People started gathering around to place orders, so I figured I'd make it quick. I pointed to a young girl behind the counter who was placing freshly-cooked pieces of chicken into containers, sealing them off, and labeling them, and said, "I'll take one of those, if you don't mind." I seriously could not have been any more polite to this woman the entire time short of stepping behind the counter, dropping her pants, and tossing her salad in an act of completely servile gratitude.
She turned to a younger guy behind her and asked him something, and he walked up to the counter and snapped at me in English: "THEY'RE $5.99." I tried to mask my "what the fuck" face and said, "...I know that." We matched a stare, and he snarled "THERE'S ALSO CHICKEN IN THE CASE BEHIND YOU."
"I know that, but I would like one of the orders that's already put together with freshly-made chicken, if that's okay."
Now mind you, all he had to do was just reach over, pick up the goddamn container, and hand it to me, and the whole scenario would have been said and done in a matter of three-five seconds, but no. He stood there, sour-faced, and barked "THE CHICKEN IS MADE FRESH EVERY 45 MINUTES."

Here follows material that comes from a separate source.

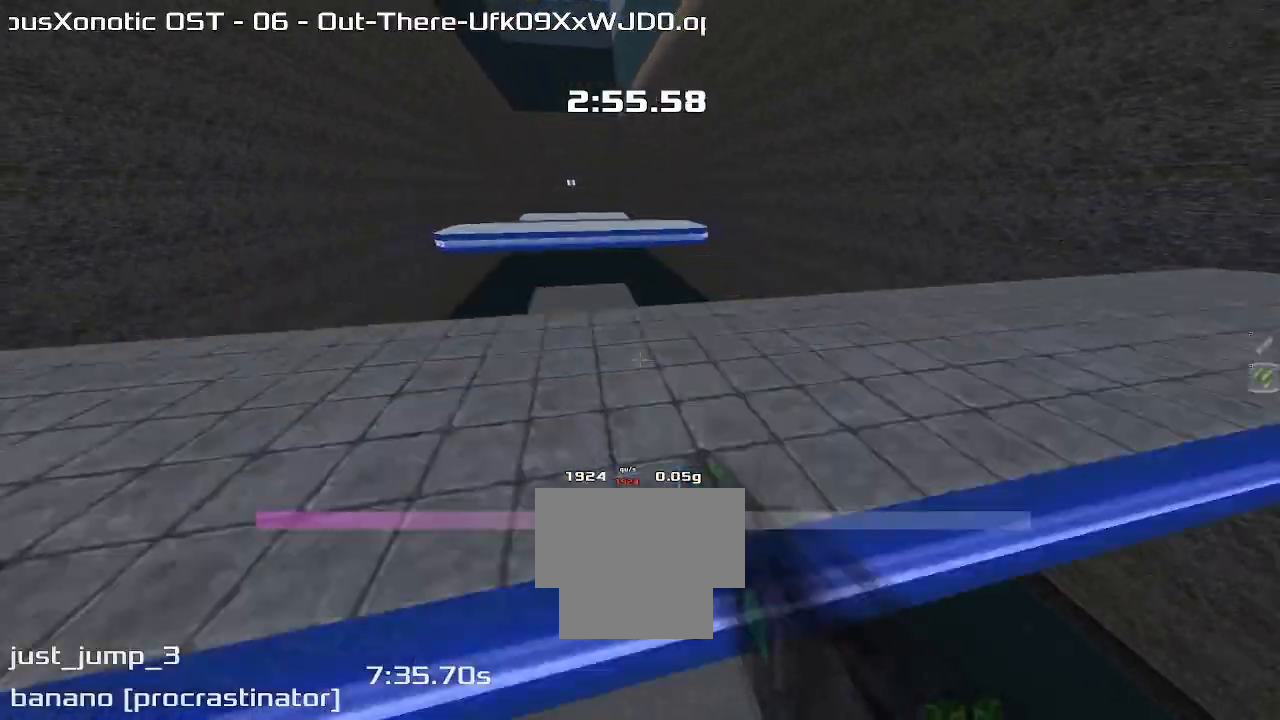
{"keys": ["left"], "events": []}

I finally thought, 'You know what? Screw this guy.'
"Well, sir, if I wanted something that's been sitting in the case for who knows how long, then I would have picked it out of the FUCKING case then, wouldn't I?"
The people who had gathered to order snapped their heads in our direction and got really quiet.
The guy's eyes widened to the size of dinner plates. He reached over, picked up a container of chicken, and handed it to me.
I kept the same glare that he had afforded me from the beginning of our conversation, growled "Thank you, sir, and have a great day", and walked off.
Having worked in a deli before, I know it can be frustrating. Try working at a decent Italian bistro frequented by wealthy Westside yuppie-types and then come be a dick to me over fried fucking chicken, dude.